Presse
02.02.2010, Wiesbadener Tagblatt, von Richard Hörnicke
Bachs Kaffeekantate
KONZERT Ensemble Mattiacis und Solisten im Theater-Foyer
"Dramma per musica" hatte Johann Sebastian Bach seine weltliche Kantate "Schweigt stille, plaudert nicht" (BWV 211) genannt, die zu seinen "moralischen Kantaten für die ordinairen Concerte" gezählt wird. Diese "moralischen Kantaten" befassten sich mit lyrischen Texten, die die Themen Tugend und Laster zum Inhalt haben und vom Bachischen Collegium Musicum im Zimmermannschen Kaffeehaus in Leipzig aufgeführt wurden.
Mit dieser sogenannten "Kaffekantate" war Bach dann dort ja auch am rechten Platz - im neobarocken Ambiente des Wiesbadener Staatstheaterfoyers wurde zwar kein Kaffee ausgeschenkt, aber man wusste von vornherein, dass die Bemühungen des Herrn Schlendrian, seine Tochter Liesgen vom allzu ausgiebigen Genuss diese Getränkes abzuhalten, zum Scheitern verurteilt waren - wer konnte dem verführerischen Charme dieser Tochter, von Anita Kyle mit strahlend hellem Sopran dargestellt, widerstehen?
Thomas de Vries, ein Schlendrian mit kernigem, profundem Bass, musste da resignieren, zum Schluss fanden sich alle; auch der pointiert kommentierende Tenor Jud Perry, damit ab, dass gegen diese Sucht kein Mittel hilft. Auch zu Beginn des Konzerts ging es nach der exquisiten Interpretation einer Ouvertüre und Air à L´Italien Georg Philipp Telemanns mit den Instrumentalisten des Ensemble Mattiacis und der kantabel aufspielenden Flötistin Alexandra Kraus mit einer weltlichen Kantate Telemanns weiter.
Thomas de Vries war es vorbehalten, der Trauer um das Ableben eines "kunsterfahrenen Canarienvogels" (TVWV 20:37) mit markantem Bass prägnante, köstlich-ironisch gefärbte Kontur zu verleihen, die sich allerdings zum Ende hin zu einem furiosen Fluch über die Katze weiterte, die den Vogel ins Jenseits beförderte.

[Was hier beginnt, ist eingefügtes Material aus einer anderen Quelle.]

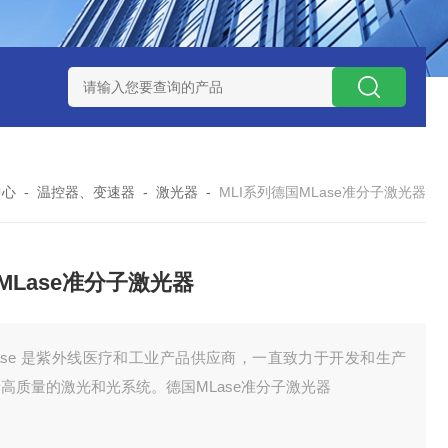
 08 M 02 PSK-TSL
瑞典AQ液位开关RS34
意大利OEMER
中心
-
温控器、变速器
-
激光器
-
MLI系列德国MLase准分子激光器
MLase准分子激光器
ase 是紫外线医疗和工业产品供应商，一直致力于开发和生产
高质量的激光和光系统。德国MLase准分子激光器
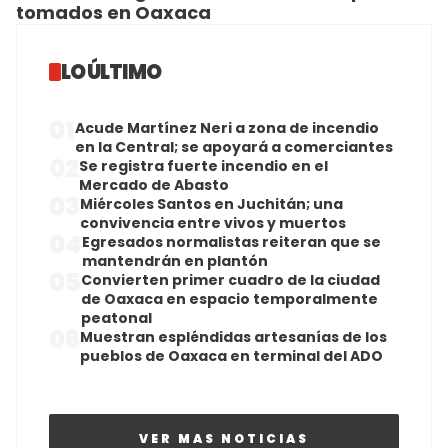
tomados en Oaxaca
LO ÚLTIMO
01
Acude Martínez Neri a zona de incendio
en la Central; se apoyará a comerciantes
02
Se registra fuerte incendio en el
Mercado de Abasto
03
Miércoles Santos en Juchitán; una
convivencia entre vivos y muertos
04
Egresados normalistas reiteran que se
mantendrán en plantón
05
Convierten primer cuadro de la ciudad
de Oaxaca en espacio temporalmente
peatonal
06
Muestran espléndidas artesanías de los
pueblos de Oaxaca en terminal del ADO
VER MAS NOTICIAS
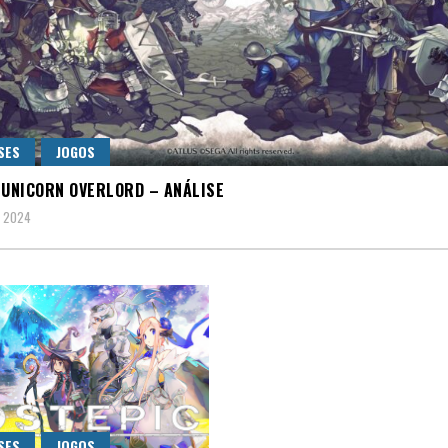
SES
JOGOS
 UNICORN OVERLORD – ANÁLISE
, 2024
SES
JOGOS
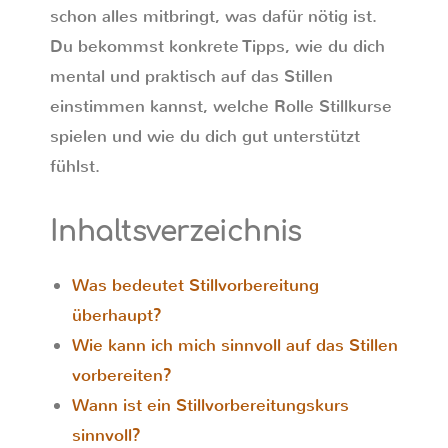
schon alles mitbringt, was dafür nötig ist.
Du bekommst konkrete Tipps, wie du dich
mental und praktisch auf das Stillen
einstimmen kannst, welche Rolle Stillkurse
spielen und wie du dich gut unterstützt
fühlst.
Inhaltsverzeichnis
Was bedeutet Stillvorbereitung
überhaupt?
Wie kann ich mich sinnvoll auf das Stillen
vorbereiten?
Wann ist ein Stillvorbereitungskurs
sinnvoll?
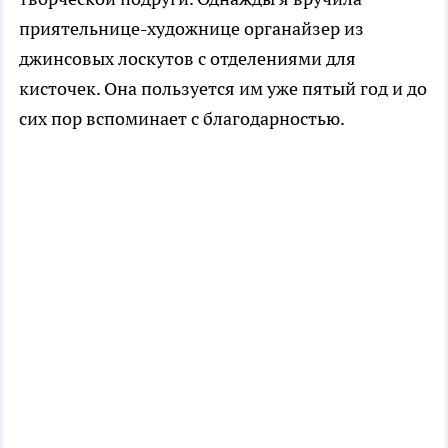
приятельнице-художнице органайзер из
джинсовых лоскутов с отделениями для
кисточек. Она пользуется им уже пятый год и до
сих пор вспоминает с благодарностью.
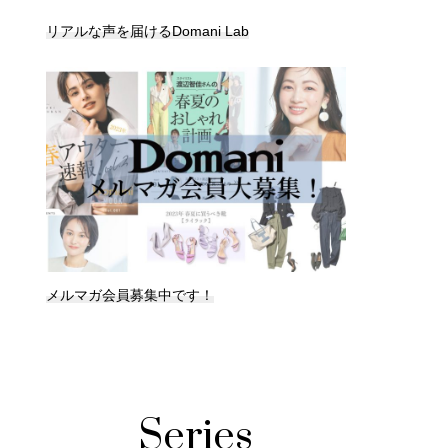
リアルな声を届けるDomani Lab
メルマガ会員募集中です！
Series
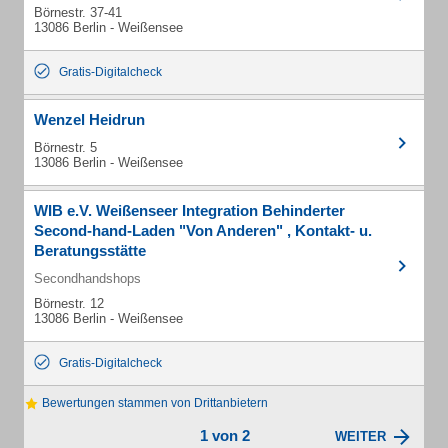
Börnestr. 37-41
13086 Berlin - Weißensee
Gratis-Digitalcheck
Wenzel Heidrun
Börnestr. 5
13086 Berlin - Weißensee
WIB e.V. Weißenseer Integration Behinderter
Second-hand-Laden "Von Anderen" , Kontakt- u.
Beratungsstätte
Secondhandshops
Börnestr. 12
13086 Berlin - Weißensee
Gratis-Digitalcheck
Bewertungen stammen von Drittanbietern
1 von 2
WEITER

Exzellent die Begleitung des Ensembles Mattiacis, das sich auch in der Begleitung Andreas Küppers bei Johann Sebastian Bachs Cembalokonzert in D-Dur (BWV 1045) mit filigranem, wunderschön ausgewogenem Spiel bewährte.
Andrea Küppers stattete das Werk mit virtuos gewandtem, fein abschattiertem, silbrigem Klang aus - das aus Mitteln der Gesellschaft der Theaterfreunde und des Hessischen Ministeriums für Wissenschaft und Kunst neu angeschaffte Instrument, Erfüllung eines lange gehegten Wunsches von Thomas de Vries, bestand unter den Händen des Cembalisten seine Feuertaufe mit Bravour. Begeisterter Beifall des Publikums im Foyer.